Would be happy to help!
I am not very experienced, but I am eager to learn and would love to contribute, where do I sign up ?
I would have thought Shard or Sharding came from MMOG's like Ultimate Online, which you logged onto different shards. These were deployed to manage player load, and locality to the server (ping time), basically the same scaling problem, and around the same time 1996/1997.
I'd like to help make NHibernate Shards alive!
Hi Ayende, glad to read this post !
I began with NH.Shards long time ago and I couldn't finish it yet.
I moved some commits to this svn because a friend was helping me with some code...
But I will commit those changes to the trunk/ on NH.Contrib if you like then somebody can continue, and I will be happy to help ;-)
Dario, I glanced nhshards repo and seems that it has quite much of the base work done. IMO it would be good to sync those changes to the contrib.
I'm definitely game, where do I sign up?
@eyston There's a lot of info regarding SQL Azure. Long story short, they tried a schema-less and got a very vocal response from those who wanted "SQL in the cloud". Reading in between the lines of the announcement of the transiton, Microsoft said that SQL Azure will support TDS (the protocol of SQL server). I imagine that they have an engine in front of the schema-less data storage that handles the translation for you.
It's not a compromise, it's the best of both worlds. My hope is that the schema-less API will be re-enabled at some point in the future.
Would definitely be interested in contributing...
How/Where do I get started?
Anything to help the NHibernate community. Have used NHibernate extensively over the last few years - it would be nice to give something back!
I'm in debt with NHibernate: it saved me many work hours.
If I can contribute in any way, please tell me where I can sign up.
Hi, I have worked with NHibernate during the last 3 years and I really like to contribute. Where do we start?
The place to discuss this is the nhibernate contrib mailing list.
I think this would be great, and it seems like a lot of people are willing to help
The place to discuss this is the nhibernate contrib mailing list.
As for what SQL Azure is, it is most definitely not sitting in front of the schemaless storage. There is just no way it could work.
The 10GB limit makes me think that they simply put some version of SQL Server and handle replication on the fly. That way they can still benefit from what SQL Server can do.
No, there is no translation, it is just SQL installed on their virtual instances.
The original SSDS (SDS) was schema less and built to scale.
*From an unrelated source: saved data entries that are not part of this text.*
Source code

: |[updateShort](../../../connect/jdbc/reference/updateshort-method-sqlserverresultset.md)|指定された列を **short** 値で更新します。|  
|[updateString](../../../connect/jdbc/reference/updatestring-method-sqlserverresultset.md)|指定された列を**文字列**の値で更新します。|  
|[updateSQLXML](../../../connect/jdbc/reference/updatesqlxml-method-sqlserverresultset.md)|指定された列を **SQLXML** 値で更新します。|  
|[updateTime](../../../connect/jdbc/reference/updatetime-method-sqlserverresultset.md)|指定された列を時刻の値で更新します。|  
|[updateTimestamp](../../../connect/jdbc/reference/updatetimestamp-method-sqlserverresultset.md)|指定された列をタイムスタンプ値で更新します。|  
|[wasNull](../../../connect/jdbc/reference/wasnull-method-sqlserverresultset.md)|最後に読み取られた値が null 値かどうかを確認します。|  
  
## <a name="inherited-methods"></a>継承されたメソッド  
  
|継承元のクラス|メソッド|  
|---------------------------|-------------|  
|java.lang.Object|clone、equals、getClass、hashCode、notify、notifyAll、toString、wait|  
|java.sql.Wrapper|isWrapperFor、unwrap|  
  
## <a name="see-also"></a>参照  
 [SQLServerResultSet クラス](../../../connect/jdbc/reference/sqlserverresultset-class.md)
When presented at PDC it wasn't fleshed out, didn't really do joins the way people wanted, but it scaled "automatically" (as long as you embraced the new way of thinking). The fact that it was schema less and the relational bits weren't really there made people confused with the differentiation between Azure Table Storage and SQL Data Services.
It looks like SDS wasn't going to be mature enough to meet the Azure schedule and people weren't really interested in learning the different paradigm so we get SQL Azure which has no 'seamless scaling' capabilities that every other Azure service has. It kind of sticks out like a sore thumb to me. I'm sure more details / roadmap will be unveiled at PDC, because I don't think SQL Azure is the long term goal. Complete speculation though.
It should be noted that amazons simpledb (cloud schemaless db) also has a 10gig limit per domain (database). You reach that limit pretty fast in a scema-less world. Sharding your fact data is a good idea for both scale and performance.
Any chance you could finish Shards this week ?? :) We need this, like now! We are creating the ultimate Azure killer app - no really! Lots of database partitions in the cloud - for performance reasons mostly - need to sell lots of stuff in a very short period. I need to create an automatic partitioning and de-partition mechanism so we can move slices of the database in and out of the cloud as demand increases or decreases. I think sharding might help with this.
If you are serious, we can talk about sponsoring the Shards development.
Putting money into this is the way to make sure that it will happen fast.